Task description: An exact retyping of every record is required.

┄┄┄┄┄┄┄┄┄┄┄┄┄┄┄┄┄┄┄┄

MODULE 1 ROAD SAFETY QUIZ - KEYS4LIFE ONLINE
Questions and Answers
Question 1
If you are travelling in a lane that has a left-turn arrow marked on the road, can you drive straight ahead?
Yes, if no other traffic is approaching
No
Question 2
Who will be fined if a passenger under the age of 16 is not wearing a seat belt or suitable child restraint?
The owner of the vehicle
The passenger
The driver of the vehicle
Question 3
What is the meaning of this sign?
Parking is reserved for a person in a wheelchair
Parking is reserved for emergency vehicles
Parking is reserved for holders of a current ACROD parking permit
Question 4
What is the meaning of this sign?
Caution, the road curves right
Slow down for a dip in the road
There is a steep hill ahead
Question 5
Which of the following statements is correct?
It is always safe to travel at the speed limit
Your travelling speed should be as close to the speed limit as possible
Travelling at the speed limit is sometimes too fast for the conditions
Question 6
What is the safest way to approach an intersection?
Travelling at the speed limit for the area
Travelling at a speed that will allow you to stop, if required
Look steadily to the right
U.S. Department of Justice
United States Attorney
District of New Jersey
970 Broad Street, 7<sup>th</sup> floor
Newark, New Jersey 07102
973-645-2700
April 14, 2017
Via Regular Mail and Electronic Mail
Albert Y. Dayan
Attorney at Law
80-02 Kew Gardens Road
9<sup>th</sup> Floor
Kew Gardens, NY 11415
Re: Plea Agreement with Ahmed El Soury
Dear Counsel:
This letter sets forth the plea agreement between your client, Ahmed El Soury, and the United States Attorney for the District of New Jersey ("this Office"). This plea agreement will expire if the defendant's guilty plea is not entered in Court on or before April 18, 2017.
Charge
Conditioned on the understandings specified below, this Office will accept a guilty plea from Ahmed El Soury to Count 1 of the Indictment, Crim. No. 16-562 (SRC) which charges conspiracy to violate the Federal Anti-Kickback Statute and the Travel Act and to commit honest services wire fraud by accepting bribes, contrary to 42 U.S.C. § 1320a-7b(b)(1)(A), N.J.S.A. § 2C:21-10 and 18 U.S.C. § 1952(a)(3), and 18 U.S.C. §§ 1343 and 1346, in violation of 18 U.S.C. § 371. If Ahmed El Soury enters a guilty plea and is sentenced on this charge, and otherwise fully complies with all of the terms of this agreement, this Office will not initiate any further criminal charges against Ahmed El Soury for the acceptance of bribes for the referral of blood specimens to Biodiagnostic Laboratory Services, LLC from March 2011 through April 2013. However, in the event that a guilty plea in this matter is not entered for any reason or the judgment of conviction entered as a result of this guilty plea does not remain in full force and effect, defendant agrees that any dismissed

┄┄┄┄┄┄┄┄┄┄┄┄┄┄┄┄┄┄┄┄

Task response:
MODULE 1 ROAD SAFETY QUIZ - KEYS4LIFE ONLINE
Questions and Answers
Question 1
If you are travelling in a lane that has a left-turn arrow marked on the road, can you drive straight ahead?
Yes, if no other traffic is approaching
No
Question 2
Who will be fined if a passenger under the age of 16 is not wearing a seat belt or suitable child restraint?
The owner of the vehicle
The passenger
The driver of the vehicle
Question 3
What is the meaning of this sign?
Parking is reserved for a person in a wheelchair
Parking is reserved for emergency vehicles
Parking is reserved for holders of a current ACROD parking permit
Question 4
What is the meaning of this sign?
Caution, the road curves right
Slow down for a dip in the road
There is a steep hill ahead
Question 5
Which of the following statements is correct?
It is always safe to travel at the speed limit
Your travelling speed should be as close to the speed limit as possible
Travelling at the speed limit is sometimes too fast for the conditions
Question 6
What is the safest way to approach an intersection?
Travelling at the speed limit for the area
Travelling at a speed that will allow you to stop, if required
Look steadily to the right
U.S. Department of Justice
United States Attorney
District of New Jersey
970 Broad Street, 7<sup>th</sup> floor
Newark, New Jersey 07102
973-645-2700
April 14, 2017
Via Regular Mail and Electronic Mail
Albert Y. Dayan
Attorney at Law
80-02 Kew Gardens Road
9<sup>th</sup> Floor
Kew Gardens, NY 11415
Re: Plea Agreement with Ahmed El Soury
Dear Counsel:
This letter sets forth the plea agreement between your client, Ahmed El Soury, and the United States Attorney for the District of New Jersey ("this Office"). This plea agreement will expire if the defendant's guilty plea is not entered in Court on or before April 18, 2017.
Charge
Conditioned on the understandings specified below, this Office will accept a guilty plea from Ahmed El Soury to Count 1 of the Indictment, Crim. No. 16-562 (SRC) which charges conspiracy to violate the Federal Anti-Kickback Statute and the Travel Act and to commit honest services wire fraud by accepting bribes, contrary to 42 U.S.C. § 1320a-7b(b)(1)(A), N.J.S.A. § 2C:21-10 and 18 U.S.C. § 1952(a)(3), and 18 U.S.C. §§ 1343 and 1346, in violation of 18 U.S.C. § 371. If Ahmed El Soury enters a guilty plea and is sentenced on this charge, and otherwise fully complies with all of the terms of this agreement, this Office will not initiate any further criminal charges against Ahmed El Soury for the acceptance of bribes for the referral of blood specimens to Biodiagnostic Laboratory Services, LLC from March 2011 through April 2013. However, in the event that a guilty plea in this matter is not entered for any reason or the judgment of conviction entered as a result of this guilty plea does not remain in full force and effect, defendant agrees that any dismissed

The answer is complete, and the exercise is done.